---------- Excerpted data

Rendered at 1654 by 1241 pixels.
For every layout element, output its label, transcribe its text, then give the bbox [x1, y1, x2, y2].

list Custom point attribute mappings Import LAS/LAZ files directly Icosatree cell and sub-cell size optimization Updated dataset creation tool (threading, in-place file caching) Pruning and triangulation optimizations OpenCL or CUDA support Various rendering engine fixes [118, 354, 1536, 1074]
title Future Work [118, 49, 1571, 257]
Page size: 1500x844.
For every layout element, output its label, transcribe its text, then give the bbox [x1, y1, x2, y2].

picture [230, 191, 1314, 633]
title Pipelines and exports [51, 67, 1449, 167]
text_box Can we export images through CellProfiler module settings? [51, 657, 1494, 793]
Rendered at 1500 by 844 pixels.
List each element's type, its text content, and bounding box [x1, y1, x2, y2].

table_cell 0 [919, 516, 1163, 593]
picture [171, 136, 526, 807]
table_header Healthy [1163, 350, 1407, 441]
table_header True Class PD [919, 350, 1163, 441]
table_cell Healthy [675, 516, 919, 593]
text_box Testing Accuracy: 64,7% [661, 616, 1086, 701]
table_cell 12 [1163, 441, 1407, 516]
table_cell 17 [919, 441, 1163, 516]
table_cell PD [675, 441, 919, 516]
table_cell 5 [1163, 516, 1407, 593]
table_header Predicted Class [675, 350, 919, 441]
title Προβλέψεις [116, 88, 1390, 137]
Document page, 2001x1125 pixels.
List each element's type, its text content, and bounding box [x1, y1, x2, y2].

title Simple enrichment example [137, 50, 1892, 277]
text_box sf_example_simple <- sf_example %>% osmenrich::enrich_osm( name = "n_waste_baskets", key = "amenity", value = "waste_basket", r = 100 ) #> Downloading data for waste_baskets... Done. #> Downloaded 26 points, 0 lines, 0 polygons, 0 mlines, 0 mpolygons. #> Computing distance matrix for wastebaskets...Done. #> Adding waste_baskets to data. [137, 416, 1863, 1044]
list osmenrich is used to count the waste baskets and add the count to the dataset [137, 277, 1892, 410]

--------------------

▶ [Goal]
Render the entries from the line with "Rendered at 1500 by 844 pixels." through the end of the entries as a two-column CSV with the columns input and output. Give one row per entry, and put its text and its answer each in a single quoted field with line breaks turned into spaces.

▶ [Full response]
input,output
"Rendered at 1500 by 844 pixels. List each element's type, its text content, and bounding box [x1, y1, x2, y2].","table_cell 0 [919, 516, 1163, 593] picture [171, 136, 526, 807] table_header Healthy [1163, 350, 1407, 441] table_header True Class PD [919, 350, 1163, 441] table_cell Healthy [675, 516, 919, 593] text_box Testing Accuracy: 64,7% [661, 616, 1086, 701] table_cell 12 [1163, 441, 1407, 516] table_cell 17 [919, 441, 1163, 516] table_cell PD [675, 441, 919, 516] table_cell 5 [1163, 516, 1407, 593] table_header Predicted Class [675, 350, 919, 441] title Προβλέψεις [116, 88, 1390, 137]"
"Document page, 2001x1125 pixels. List each element's type, its text content, and bounding box [x1, y1, x2, y2].","title Simple enrichment example [137, 50, 1892, 277] text_box sf_example_simple <- sf_example %>% osmenrich::enrich_osm( name = ""n_waste_baskets"", key = ""amenity"", value = ""waste_basket"", r = 100 ) #> Downloading data for waste_baskets... Done. #> Downloaded 26 points, 0 lines, 0 polygons, 0 mlines, 0 mpolygons. #> Computing distance matrix for wastebaskets...Done. #> Adding waste_baskets to data. [137, 416, 1863, 1044] list osmenrich is used to count the waste baskets and add the count to the dataset [137, 277, 1892, 410]"